Gloria has been a volunteer at the Clinical Cancer Center for 20 years and spends most of her time with patients in the Day Hospital, where those who need chemotherapy, blood products and other types of infusion therapy go for treatment. She is also the curator for the Patient Art Gallery. Gloria’s husband, John, was diagnosed with kidney cancer shortly after she became a volunteer. He was treated and is now cancer-free. Then, in December 2010, after nearly 13 years as a volunteer, Gloria was diagnosed with anal cancer.
“It kind of hits you in the gut because I took care of so many patients with cancer,” Gloria said. “I had seen them through ups and downs. You feel so blessed to be able to help them — and then suddenly you’re the one who needs help.”
No one in Gloria’s family had ever had cancer, so the diagnosis after a routine colonoscopy came as a shock. Her cancer was Stage I and treatable, but the six weeks she spent receiving chemotherapy and radiation therapy were some of the toughest weeks of her life.
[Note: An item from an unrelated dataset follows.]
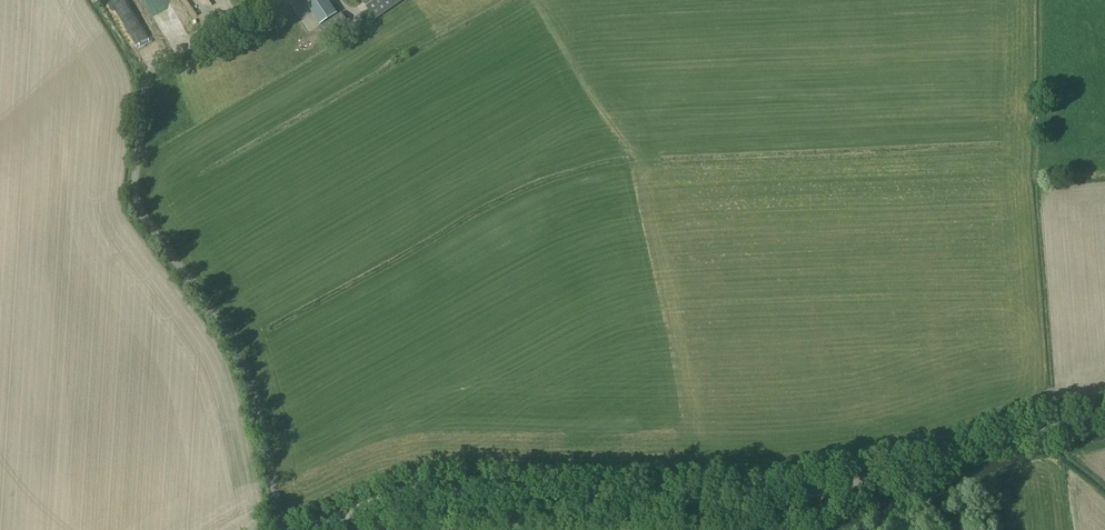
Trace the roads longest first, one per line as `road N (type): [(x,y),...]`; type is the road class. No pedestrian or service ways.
road 1 (unclassified): [(1104,415),(841,487),(465,490),(403,499),(306,529)]
road 2 (track): [(403,499),(413,515),(705,529)]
Gloria was hospitalized twice for side effects related to her treatment, but she says her experience, in some ways, was a blessing.
“I listen to people who are struggling, and I tell them, ‘I am a cancer survivor,’” she said. “And I truly mean it when I say, ‘I know this is the horrible part, but you do bounce back.’”
As a survivor, Gloria admits she sometimes wrestles with guilt — friends have passed away because of the disease, but she continues to volunteer because she knows it makes a difference.
“In the end, if I can give someone hope and encouragement and let them know life goes on after cancer, I will.”